There is a fair amount of damage in the relationship between the company and Roblox so I personally won’t celebrate too early about this. We’ve been told several times that our feedback is important and it’s great to have this notification, but I want to see action more than words in the coming future.
It’s great to know that the Team Create update has been rolled back so far, but what does that mean? Will it be attempted again in the future with new changes, potentially even silently once it’s left everyone’s minds, or have the teams involved in it realised that sunk cost fallacy does not need to be subscribed to and the work towards this is being scrapped? This post still doesn’t have enough detail that would help me be at ease about the future of these updates.
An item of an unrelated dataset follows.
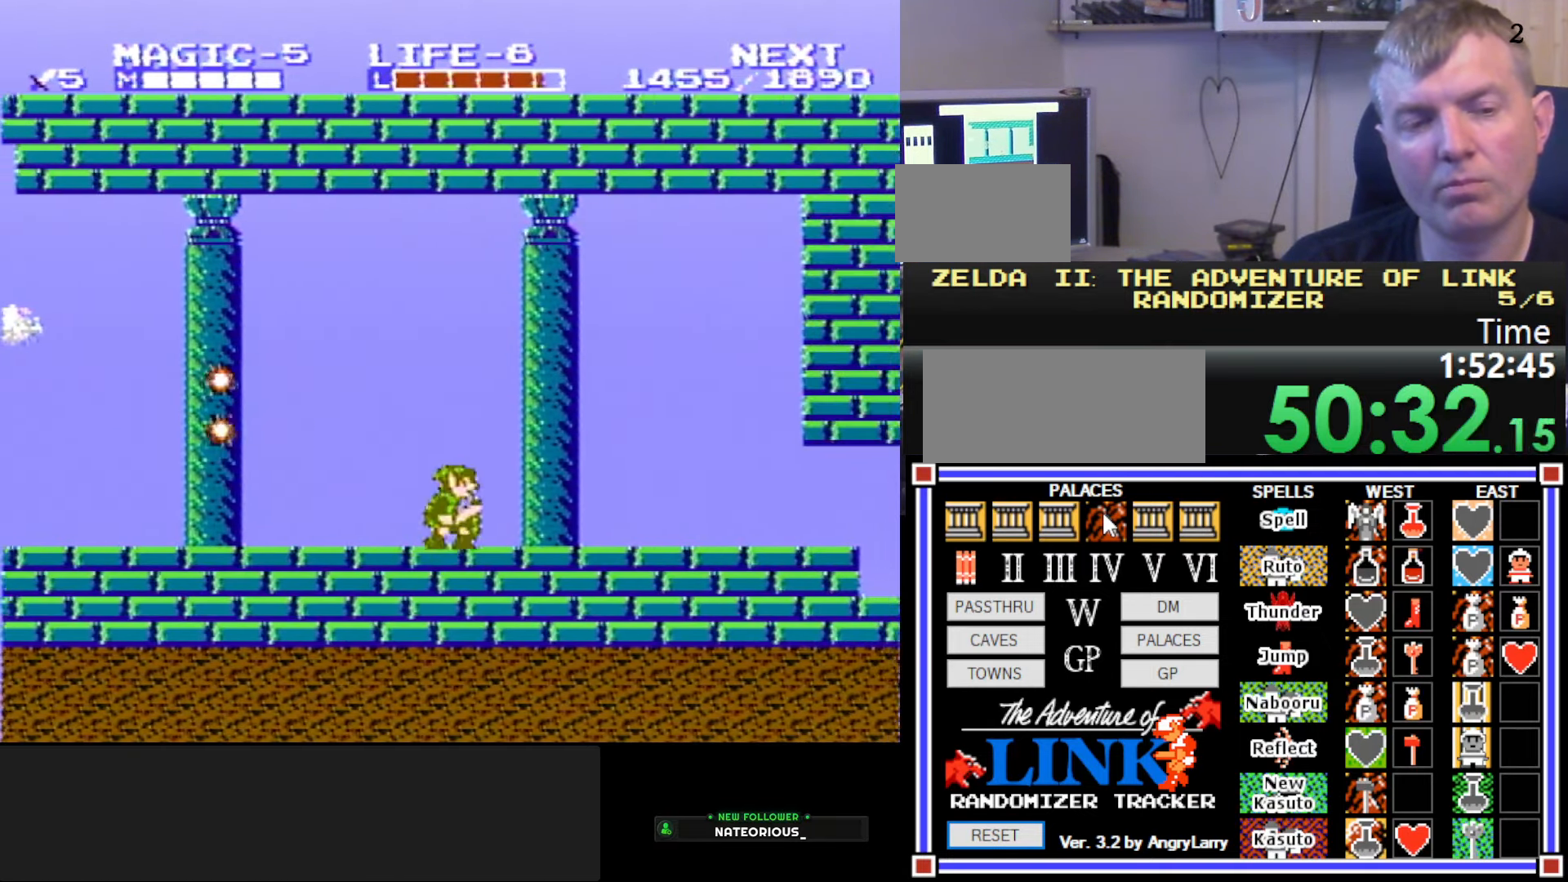
{"buttons": ["DPAD_RIGHT"], "events": [[17, "A", "down"], [317, "A", "up"]]}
The last time I communicated on the Team Create thread, I pleaded for a response that wasn’t damage control and was an actual response on the decisions behind all of this. Despite this seeming commitment to hold the developer community’s feedback at heart and the changes were rolled back (which is good), we are still in the dark about the long term decision-making and planning that went into why this feature was even considered at all. That is still something I want to know.
Given that this response says that the team is determined to engage us and keep us informed about the rationale behind decisions, a good place to start is the Team Create update right here and now on this thread. It received an incredible amount of backlash and genuine concerns not only for our workflow but for the platform’s health. Recognising the issue with the update is one thing, but I want Roblox to do more. Still tell us why that was attempted, what went into it, and what the team plans to do with that update. Somehow I don’t believe this is the end of that and it’s worrying. The dismissal of an update should not equal the dismissal for the need to discuss it.
The relationship between developers and the company has deteriorated terribly in the past few years and I want to know that we can have a lasting commitment on restoring what we once had together as Roblox, the platform and its developers. Words are feel-good for the short term but I don’t want to celebrate early only to get smacked in the back a few short months or years later. It’s just that bad now that I can’t share the same joy some of my fellow developers have about this response. It’s a first step but it’s just that; a first step. There’s nothing to say that Roblox won’t just stop at the first step now as they’ve done so many times in the past, promising some and being difficult more.
It might be a bit harsh to expect so much out of new leadership but I want to know that there is going to be a genuine attempt to repair the symbiosis we have and that this won’t be enshrined again as yet another attempt at damage control before attempting to beat us down again. It hurts when Roblox does this to us in spite of what we do for them. I don’t want to have a transient feel-good post; I want a genuine, visible effort to restore the value of community feedback like so many years ago.
It should take less - or better, no - unified outrage from the community for the teams to recognise that there was a misstep. More needs to happen at the drawing board and less after the fact. My personal view is that I am willing to wait for a lot of features that I want and have them take longer to deliver as long as they are well thought out, productive and help us instead of making the platform more difficult to use or trust going forward. A strong product is more important to me than having a lot of features yet not being able to derive any joy out of developing on Roblox.
Please make sure to hold this commitment dearly this time instead of just saying this for the duration of our anger. The Team Create update is only a small portion of the prevalent issues between the company and the developer community. There is still more work to do.